Trafic aérien: quel impact sur la banquise?

Chaque année, un passager d’avion, volant 2.000 kilomètres en moyenne, serait responsable de la fonte de 1,27 mètre carré de banquise arctique, selon une étude publiée dans Environmental International.

 

Né en Suède, le mouvement écologiste ‘Flygskam’, qui appelle à boycotter le transport aérien afin de réduire les émissions de gaz à effet de serre, inquiète le secteur de l’aviation. Parmi les grands consommateurs de miles, figurent les scientifiques eux-mêmes, y compris les climatologues, régulièrement invités dans des conférences.

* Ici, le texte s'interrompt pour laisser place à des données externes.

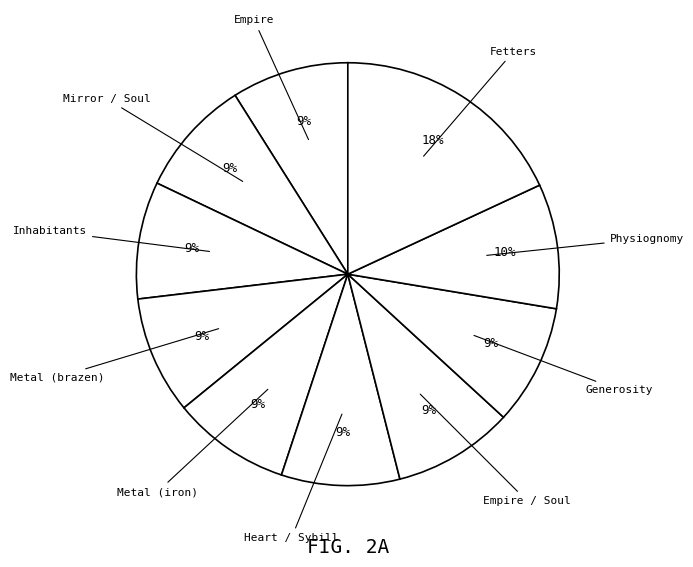

Do Generosity and Mirror / Soul together represent more than half of the pie?

No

Depuis son lancement en 2017, le site «No Fly Climate Sci» regroupe ainsi 584 scientifiques, dont de nombreux climatologues, qui se sont engagés à ne plus prendre l’avion, ou à moins le prendre. C’est un nouvel appel à la communauté scientifique, appelée à recourir aux téléconférences, que l’équipe de Bjørn Munro Jenssen, biologiste de l’université d’Aarhus (Danemark) spécialisé dans les milieux arctiques, lancent dans leur étude.

0,424 TCO2 PAR AN ET PAR PASSAGER

Les chercheurs y calculent l’impact du trafic aérien sur la banquise arctique, et ce par quelques opérations des plus simples. Primo, le nombre de passagers, qui devrait doublier d’ici 20 ans, s’élève à 4,3 milliards par an, pour une distance moyenne de 2.000 kilomètres par an. Deuxio, les émissions annuelles de l’aviation s’élèvent à 1,82 milliard de tonnes de CO2, soit environ 2% des émissions anthropiques. Bilan: chaque passager émet en moyenne 0,424 tonne de CO2 par an, à son parcours moyen de 2.000 km.

Or selon une étude publiée en 2016, une tonne de CO2 engendre la fonte de 3 m2 de banquise arctique estivale -mesurée au mois de septembre, son minimum annuel. Par un simple produit en croix, un passager moyen entraîne donc la fonte annuelle de 1,27 m2 de banquise arctique par an.

1,35 MILLION DE TERRAINS DE FOOT PAR AN

Poussons le calcul: tout kilomètre parcouru équivaut à 0,212 kg de CO2 (c’est-à-dire 0,424 tCO2 divisé par 2.000 km). Un aller-retour Paris-New York, soit environ 10.700 kilomètres, émet donc 2,27 tonne de CO2 par passager, soit 6,81 m2 de banquise. Et pour les vacanciers du bout du monde, un aller-retour Paris-Bali (24.800 km) émet 5,26 tonnes de CO2, et fait fondre 15,78 m2 de banquise par passager.

Selon les chercheurs, les émissions annuelles de l’aviation équivalent donc à la fonte annuelle de 5.470 km2 de banquise, soit 1,35 million de terrains de football. Ou le territoire de quatre ours polaires dans la baie d’Hudson, au nord du Canada, zone où ces plantigrades sont parmi les plus menacés par le réchauffement. Question subsidiaire: combien de séjours à Bali peut-on se payer avec un ours polaire?